Aag-initiated base excision repair drives alkylation-induced retinal degeneration in mice
Author(s) -
Lisiane B. Meira,
Catherine A. Moroski-Erkul,
Stephanie L. Green,
Jennifer A. Calvo,
Roderick T. Bronson,
Dharini Shah,
Leona D. Samson
Publication year - 2009
Publication title -
proceedings of the national academy of sciences
Language(s) - English
Resource type - Journals
SCImago Journal Rank - 5.011
H-Index - 771
eISSN - 1091-6490
pISSN - 0027-8424
DOI - 10.1073/pnas.0807030106
Subject(s) - retinal degeneration , biology , dna glycosylase , haploinsufficiency , base excision repair , dna repair , retinal , transgene , degeneration (medical) , dna damage , retinitis pigmentosa , microbiology and biotechnology , genetically modified mouse , genetics , gene , dna , phenotype , biochemistry , pathology , medicine
Vision loss affects >3 million Americans and many more people worldwide. Although predisposing genes have been identified their link to known environmental factors is unclear.
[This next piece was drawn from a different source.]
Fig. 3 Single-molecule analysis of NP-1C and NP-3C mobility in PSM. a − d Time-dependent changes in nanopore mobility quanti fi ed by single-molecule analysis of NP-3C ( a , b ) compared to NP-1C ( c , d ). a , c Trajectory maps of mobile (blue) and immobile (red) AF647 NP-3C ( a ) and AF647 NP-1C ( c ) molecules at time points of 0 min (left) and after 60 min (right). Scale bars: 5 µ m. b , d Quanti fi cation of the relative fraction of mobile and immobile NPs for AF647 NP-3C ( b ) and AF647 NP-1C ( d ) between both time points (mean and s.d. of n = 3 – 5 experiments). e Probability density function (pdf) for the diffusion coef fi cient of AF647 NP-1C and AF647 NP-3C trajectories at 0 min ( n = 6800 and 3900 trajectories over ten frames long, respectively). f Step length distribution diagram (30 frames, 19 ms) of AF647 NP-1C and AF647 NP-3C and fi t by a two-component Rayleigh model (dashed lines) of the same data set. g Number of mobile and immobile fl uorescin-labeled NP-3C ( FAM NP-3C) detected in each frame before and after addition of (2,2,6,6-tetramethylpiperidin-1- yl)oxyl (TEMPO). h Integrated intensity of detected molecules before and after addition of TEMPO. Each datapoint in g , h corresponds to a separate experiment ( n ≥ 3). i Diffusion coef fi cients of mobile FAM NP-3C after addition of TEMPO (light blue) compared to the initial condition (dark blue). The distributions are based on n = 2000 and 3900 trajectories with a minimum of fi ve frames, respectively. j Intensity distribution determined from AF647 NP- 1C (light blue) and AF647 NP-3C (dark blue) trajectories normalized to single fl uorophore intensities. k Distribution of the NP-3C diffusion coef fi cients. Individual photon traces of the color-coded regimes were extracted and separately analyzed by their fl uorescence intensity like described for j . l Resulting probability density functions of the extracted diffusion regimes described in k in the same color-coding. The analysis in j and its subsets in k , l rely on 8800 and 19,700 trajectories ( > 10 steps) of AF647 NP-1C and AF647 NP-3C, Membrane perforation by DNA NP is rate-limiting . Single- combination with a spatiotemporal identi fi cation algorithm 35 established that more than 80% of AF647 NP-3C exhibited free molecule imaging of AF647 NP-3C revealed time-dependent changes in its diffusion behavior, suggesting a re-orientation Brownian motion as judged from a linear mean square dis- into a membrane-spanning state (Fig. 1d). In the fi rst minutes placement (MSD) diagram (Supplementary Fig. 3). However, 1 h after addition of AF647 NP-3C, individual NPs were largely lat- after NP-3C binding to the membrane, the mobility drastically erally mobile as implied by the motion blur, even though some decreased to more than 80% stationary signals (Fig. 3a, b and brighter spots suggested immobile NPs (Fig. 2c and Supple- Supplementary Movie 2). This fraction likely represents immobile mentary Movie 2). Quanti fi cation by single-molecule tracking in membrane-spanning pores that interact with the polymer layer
In wild-type animals DNA alkylating agents induce photoreceptor apoptosis and severe retinal degeneration. Alkylation-induced retinal degeneration is totally suppressed in the absence of the DNA repair protein alkyladenine DNA glycosylase (Aag) in both differentiating and postmitotic retinas. Moreover, transgenic expression of Aag activity restores the alkylation sensitivity of photoreceptors in Aag null animals. Aag heterozygotes display an intermediate level of retinal degeneration, demonstrating haploinsufficiency and underscoring that Aag expression confers a dominant retinal degeneration phenotype.